** Data section **
________________
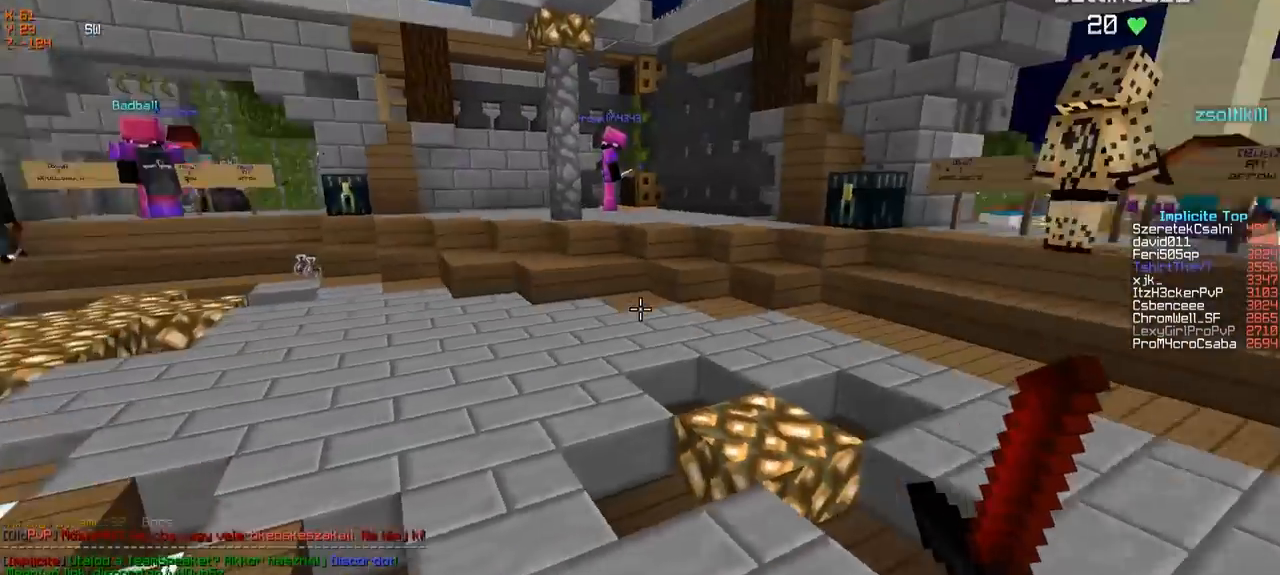
{"keys": ["s"], "events": [[67, "a", "up"]]}
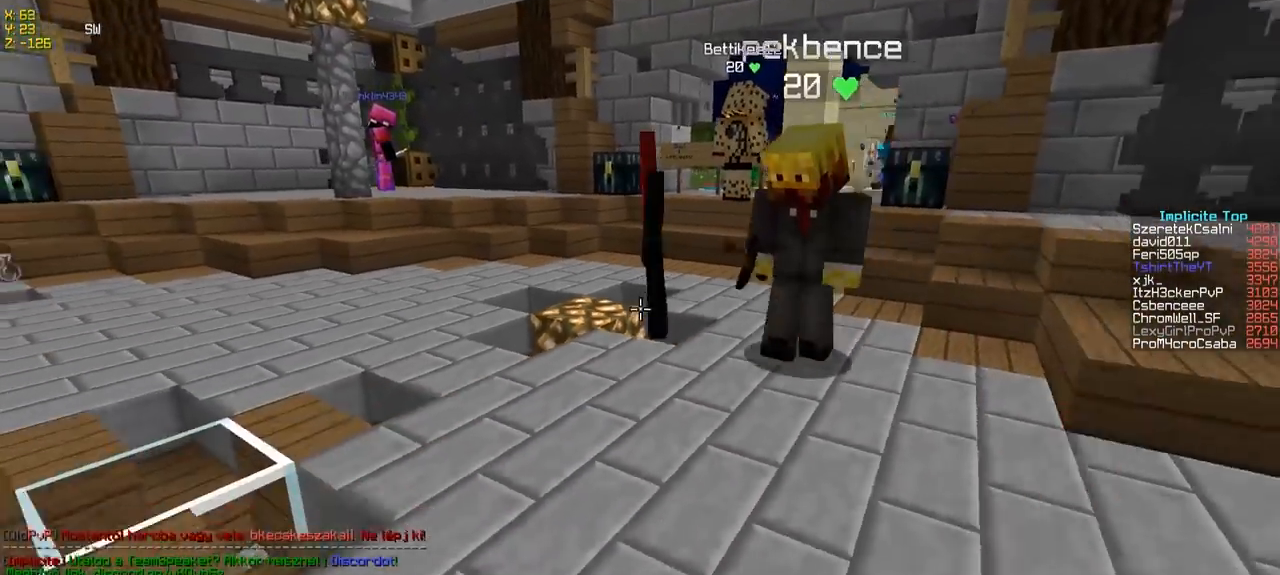
{"keys": ["a", "s"], "events": [[300, "a", "down"]]}
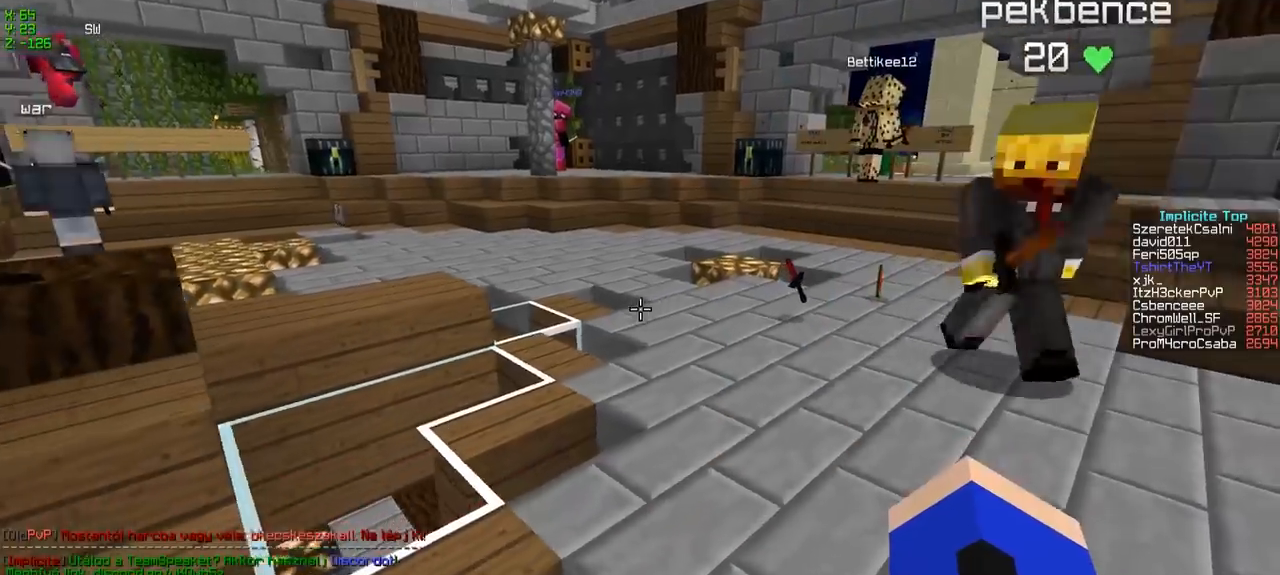
{"keys": ["s"], "events": [[250, "a", "up"]]}
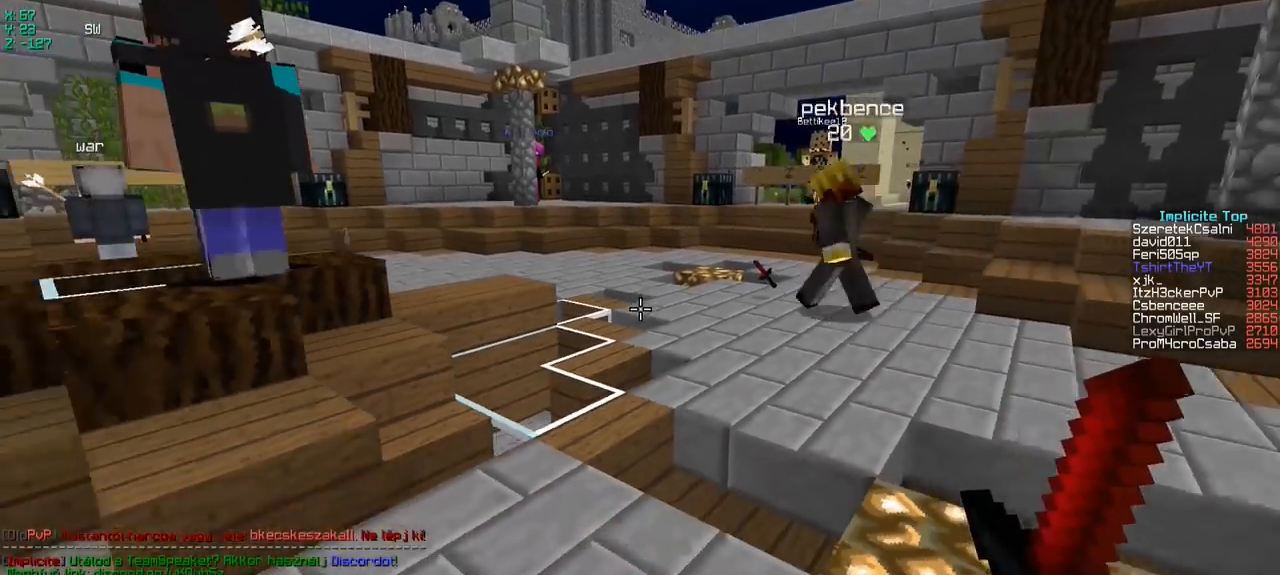
{"keys": [], "events": [[100, "s", "up"]]}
________________
** What the task asks **
In your copy of the data above, leave out the pictures and repeat everything else exactly.

** Exercise response **
{"keys": ["s"], "events": [[67, "a", "up"]]}
{"keys": ["a", "s"], "events": [[300, "a", "down"]]}
{"keys": ["s"], "events": [[250, "a", "up"]]}
{"keys": [], "events": [[100, "s", "up"]]}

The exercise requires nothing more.